▶ INFORMATION
◇ ◇ ◇
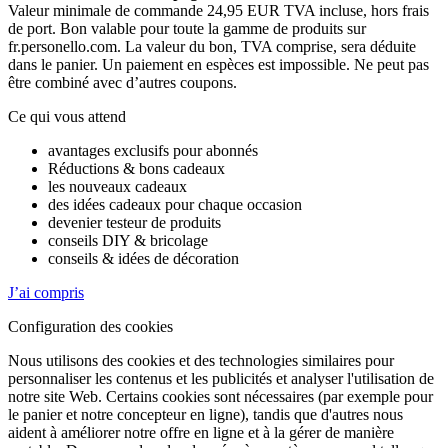
Valeur minimale de commande 24,95 EUR TVA incluse, hors frais
de port. Bon valable pour toute la gamme de produits sur
fr.personello.com. La valeur du bon, TVA comprise, sera déduite
dans le panier. Un paiement en espèces est impossible. Ne peut pas
être combiné avec d’autres coupons.
Ce qui vous attend
avantages exclusifs pour abonnés
Réductions & bons cadeaux
les nouveaux cadeaux
des idées cadeaux pour chaque occasion
devenier testeur de produits
conseils DIY & bricolage
conseils & idées de décoration
J’ai compris
Configuration des cookies
Nous utilisons des cookies et des technologies similaires pour
personnaliser les contenus et les publicités et analyser l'utilisation de
notre site Web. Certains cookies sont nécessaires (par exemple pour
le panier et notre concepteur en ligne), tandis que d'autres nous
aident à améliorer notre offre en ligne et à la gérer de manière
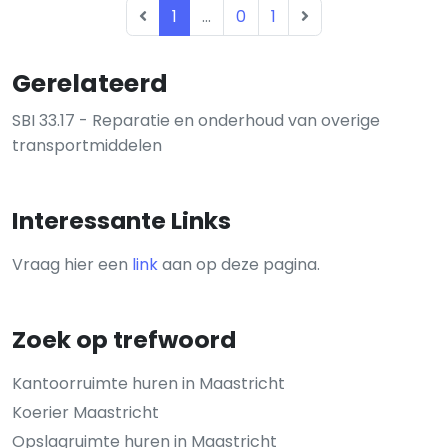
1
...
0
1
Gerelateerd
SBI 33.17 - Reparatie en onderhoud van overige
transportmiddelen
Interessante Links
Vraag hier een
link
aan op deze pagina.
Zoek op trefwoord
Kantoorruimte huren in Maastricht
Koerier Maastricht
Opslagruimte huren in Maastricht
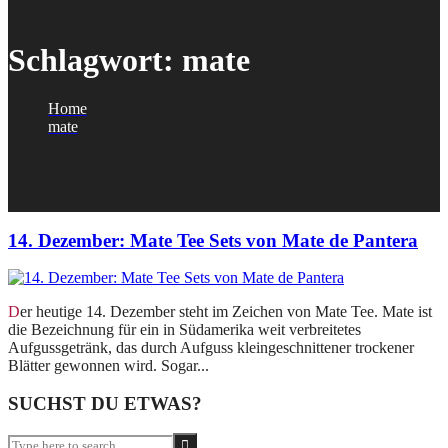
Schlagwort:
mate
Home
mate
14. Dezember: Mate Tee Sets von Mate de Pantera
Der heutige 14. Dezember steht im Zeichen von Mate Tee. Mate ist
die Bezeichnung für ein in Südamerika weit verbreitetes
Aufgussgetränk, das durch Aufguss kleingeschnittener trockener
Blätter gewonnen wird. Sogar...
SUCHST DU ETWAS?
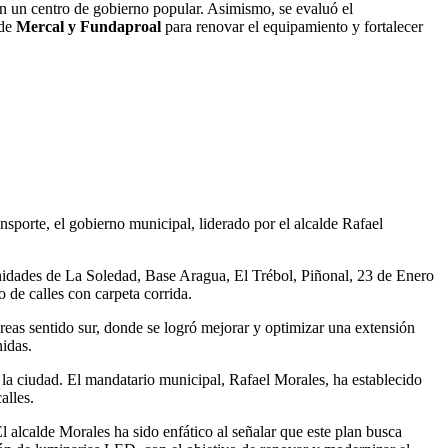
 en un centro de gobierno popular. Asimismo, se evaluó el
 de
Mercal y Fundaproal
para renovar el equipamiento y fortalecer
nsporte, el gobierno municipal, liderado por el alcalde Rafael
nidades de La Soledad, Base Aragua, El Trébol, Piñonal, 23 de Enero
o de calles con carpeta corrida.
éreas sentido sur, donde se logró mejorar y optimizar una extensión
nidas.
e la ciudad. El mandatario municipal, Rafael Morales, ha establecido
alles.
l alcalde Morales ha sido enfático al señalar que este plan busca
◇ ◇ ◇
▶ THE TASK
The stretch to restate runs from the line above containing "aan op deze pagina." through the line containing "o de calles con carpeta corrida.". Copy it word for word, ends included, without pictures.

▶ WRITTEN SOLUTION
aan op deze pagina.
Zoek op trefwoord
Kantoorruimte huren in Maastricht
Koerier Maastricht
Opslagruimte huren in Maastricht
Schlagwort:
mate
Home
mate
14. Dezember: Mate Tee Sets von Mate de Pantera
Der heutige 14. Dezember steht im Zeichen von Mate Tee. Mate ist
die Bezeichnung für ein in Südamerika weit verbreitetes
Aufgussgetränk, das durch Aufguss kleingeschnittener trockener
Blätter gewonnen wird. Sogar...
SUCHST DU ETWAS?
 en un centro de gobierno popular. Asimismo, se evaluó el
 de
Mercal y Fundaproal
para renovar el equipamiento y fortalecer
nsporte, el gobierno municipal, liderado por el alcalde Rafael
nidades de La Soledad, Base Aragua, El Trébol, Piñonal, 23 de Enero
o de calles con carpeta corrida.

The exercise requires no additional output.